### GOAL OF THE EXERCISE
Once you reach the line containing "Would you identify", copy it and every line after it exactly, through the end of the data below.

Segment Start: AVAILABLE DATA

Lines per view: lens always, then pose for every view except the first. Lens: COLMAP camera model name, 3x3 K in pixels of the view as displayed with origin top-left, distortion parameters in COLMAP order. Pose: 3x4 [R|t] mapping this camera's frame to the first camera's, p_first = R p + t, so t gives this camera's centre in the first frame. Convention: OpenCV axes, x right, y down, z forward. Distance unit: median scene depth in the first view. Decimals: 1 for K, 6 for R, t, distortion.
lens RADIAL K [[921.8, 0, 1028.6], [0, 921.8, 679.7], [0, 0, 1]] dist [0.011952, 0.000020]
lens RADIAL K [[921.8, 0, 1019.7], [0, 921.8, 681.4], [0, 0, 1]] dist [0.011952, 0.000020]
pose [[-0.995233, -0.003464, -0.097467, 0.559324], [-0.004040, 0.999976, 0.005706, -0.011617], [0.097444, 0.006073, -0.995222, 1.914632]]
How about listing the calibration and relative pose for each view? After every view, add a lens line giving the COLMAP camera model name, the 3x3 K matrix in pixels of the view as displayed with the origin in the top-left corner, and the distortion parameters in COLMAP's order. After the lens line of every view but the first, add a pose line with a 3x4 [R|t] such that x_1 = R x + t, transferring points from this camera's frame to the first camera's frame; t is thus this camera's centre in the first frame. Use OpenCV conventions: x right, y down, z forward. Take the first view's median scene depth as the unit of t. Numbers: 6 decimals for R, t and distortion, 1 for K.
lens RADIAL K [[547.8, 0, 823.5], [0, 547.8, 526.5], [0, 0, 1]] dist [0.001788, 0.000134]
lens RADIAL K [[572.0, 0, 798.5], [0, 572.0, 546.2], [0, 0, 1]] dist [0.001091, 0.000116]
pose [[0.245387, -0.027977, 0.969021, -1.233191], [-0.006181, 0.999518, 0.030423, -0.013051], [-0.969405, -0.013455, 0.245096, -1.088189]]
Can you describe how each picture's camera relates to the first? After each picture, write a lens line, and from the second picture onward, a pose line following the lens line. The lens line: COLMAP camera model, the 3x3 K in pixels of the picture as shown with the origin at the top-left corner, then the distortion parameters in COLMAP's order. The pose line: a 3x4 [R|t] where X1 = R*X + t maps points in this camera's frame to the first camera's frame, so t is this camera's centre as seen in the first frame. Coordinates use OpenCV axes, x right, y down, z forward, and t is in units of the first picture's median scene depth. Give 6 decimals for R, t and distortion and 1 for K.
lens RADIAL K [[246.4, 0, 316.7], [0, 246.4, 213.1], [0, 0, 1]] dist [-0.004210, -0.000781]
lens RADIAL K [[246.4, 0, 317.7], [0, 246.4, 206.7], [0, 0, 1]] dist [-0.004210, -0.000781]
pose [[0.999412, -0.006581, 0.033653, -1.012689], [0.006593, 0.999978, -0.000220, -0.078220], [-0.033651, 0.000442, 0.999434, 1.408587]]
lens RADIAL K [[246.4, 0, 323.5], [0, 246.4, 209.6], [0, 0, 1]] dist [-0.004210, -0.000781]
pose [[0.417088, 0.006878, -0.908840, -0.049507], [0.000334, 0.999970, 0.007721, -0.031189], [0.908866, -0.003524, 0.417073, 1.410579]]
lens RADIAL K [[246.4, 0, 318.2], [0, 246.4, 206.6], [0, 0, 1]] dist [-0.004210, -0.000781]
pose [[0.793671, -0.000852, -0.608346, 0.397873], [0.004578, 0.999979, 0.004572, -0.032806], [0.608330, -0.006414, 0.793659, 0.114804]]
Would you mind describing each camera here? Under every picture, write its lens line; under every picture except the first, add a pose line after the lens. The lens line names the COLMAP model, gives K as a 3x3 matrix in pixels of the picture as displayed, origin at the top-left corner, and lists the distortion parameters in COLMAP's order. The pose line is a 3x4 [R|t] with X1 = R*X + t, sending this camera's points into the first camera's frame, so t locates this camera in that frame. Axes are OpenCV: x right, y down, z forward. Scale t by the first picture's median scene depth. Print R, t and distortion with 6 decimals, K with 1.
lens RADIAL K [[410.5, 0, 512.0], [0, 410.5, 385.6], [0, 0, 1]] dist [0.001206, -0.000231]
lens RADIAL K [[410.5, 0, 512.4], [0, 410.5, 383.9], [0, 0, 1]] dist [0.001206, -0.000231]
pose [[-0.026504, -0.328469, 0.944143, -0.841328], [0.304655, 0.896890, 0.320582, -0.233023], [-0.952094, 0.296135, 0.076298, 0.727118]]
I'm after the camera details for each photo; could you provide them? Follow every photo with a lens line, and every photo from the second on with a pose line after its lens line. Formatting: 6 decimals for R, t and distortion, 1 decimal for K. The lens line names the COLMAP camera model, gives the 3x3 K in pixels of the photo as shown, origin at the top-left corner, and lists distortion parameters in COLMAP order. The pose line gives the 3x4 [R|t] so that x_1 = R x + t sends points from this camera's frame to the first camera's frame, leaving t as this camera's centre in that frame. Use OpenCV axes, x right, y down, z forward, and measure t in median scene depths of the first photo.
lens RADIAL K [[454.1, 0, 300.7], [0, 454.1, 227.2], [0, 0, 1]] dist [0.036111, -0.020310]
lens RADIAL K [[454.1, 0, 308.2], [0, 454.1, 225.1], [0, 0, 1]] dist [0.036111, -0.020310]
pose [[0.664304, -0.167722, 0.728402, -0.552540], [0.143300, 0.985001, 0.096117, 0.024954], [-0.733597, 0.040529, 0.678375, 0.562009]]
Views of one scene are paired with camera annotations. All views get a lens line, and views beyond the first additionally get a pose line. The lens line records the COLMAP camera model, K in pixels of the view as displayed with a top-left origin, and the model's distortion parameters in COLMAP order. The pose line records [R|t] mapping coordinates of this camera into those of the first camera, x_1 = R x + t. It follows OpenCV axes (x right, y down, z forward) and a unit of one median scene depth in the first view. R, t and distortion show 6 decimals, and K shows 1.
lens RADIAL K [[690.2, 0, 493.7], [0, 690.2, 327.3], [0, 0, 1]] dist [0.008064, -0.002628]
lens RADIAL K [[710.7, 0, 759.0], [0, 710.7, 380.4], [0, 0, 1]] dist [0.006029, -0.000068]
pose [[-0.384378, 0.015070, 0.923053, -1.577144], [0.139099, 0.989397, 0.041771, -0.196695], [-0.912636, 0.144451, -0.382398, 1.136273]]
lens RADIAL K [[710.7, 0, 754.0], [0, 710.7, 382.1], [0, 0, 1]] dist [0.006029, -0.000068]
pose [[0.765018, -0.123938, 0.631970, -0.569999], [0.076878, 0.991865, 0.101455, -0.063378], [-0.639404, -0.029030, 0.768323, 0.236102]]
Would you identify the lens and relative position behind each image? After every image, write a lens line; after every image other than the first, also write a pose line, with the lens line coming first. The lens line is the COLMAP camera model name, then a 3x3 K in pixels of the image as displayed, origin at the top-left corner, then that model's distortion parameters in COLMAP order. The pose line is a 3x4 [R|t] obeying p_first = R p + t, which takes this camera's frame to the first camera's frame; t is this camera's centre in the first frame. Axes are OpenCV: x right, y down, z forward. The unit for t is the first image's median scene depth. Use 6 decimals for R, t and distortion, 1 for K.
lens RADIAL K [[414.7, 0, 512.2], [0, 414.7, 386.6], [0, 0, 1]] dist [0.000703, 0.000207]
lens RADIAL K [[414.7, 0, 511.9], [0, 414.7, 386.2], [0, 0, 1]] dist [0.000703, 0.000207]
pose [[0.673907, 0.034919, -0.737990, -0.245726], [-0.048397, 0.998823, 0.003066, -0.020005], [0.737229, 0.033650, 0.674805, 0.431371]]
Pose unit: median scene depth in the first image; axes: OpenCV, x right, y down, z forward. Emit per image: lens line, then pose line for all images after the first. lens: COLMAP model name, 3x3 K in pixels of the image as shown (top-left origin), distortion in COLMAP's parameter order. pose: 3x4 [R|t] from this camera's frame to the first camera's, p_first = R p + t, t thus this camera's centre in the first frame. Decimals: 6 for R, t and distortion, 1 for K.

Segment End: AVAILABLE DATA

### ANSWER FOR THIS EXERCISE
Would you identify the lens and relative position behind each image? After every image, write a lens line; after every image other than the first, also write a pose line, with the lens line coming first. The lens line is the COLMAP camera model name, then a 3x3 K in pixels of the image as displayed, origin at the top-left corner, then that model's distortion parameters in COLMAP order. The pose line is a 3x4 [R|t] obeying p_first = R p + t, which takes this camera's frame to the first camera's frame; t is this camera's centre in the first frame. Axes are OpenCV: x right, y down, z forward. The unit for t is the first image's median scene depth. Use 6 decimals for R, t and distortion, 1 for K.
lens RADIAL K [[414.7, 0, 512.2], [0, 414.7, 386.6], [0, 0, 1]] dist [0.000703, 0.000207]
lens RADIAL K [[414.7, 0, 511.9], [0, 414.7, 386.2], [0, 0, 1]] dist [0.000703, 0.000207]
pose [[0.673907, 0.034919, -0.737990, -0.245726], [-0.048397, 0.998823, 0.003066, -0.020005], [0.737229, 0.033650, 0.674805, 0.431371]]
Pose unit: median scene depth in the first image; axes: OpenCV, x right, y down, z forward. Emit per image: lens line, then pose line for all images after the first. lens: COLMAP model name, 3x3 K in pixels of the image as shown (top-left origin), distortion in COLMAP's parameter order. pose: 3x4 [R|t] from this camera's frame to the first camera's, p_first = R p + t, t thus this camera's centre in the first frame. Decimals: 6 for R, t and distortion, 1 for K.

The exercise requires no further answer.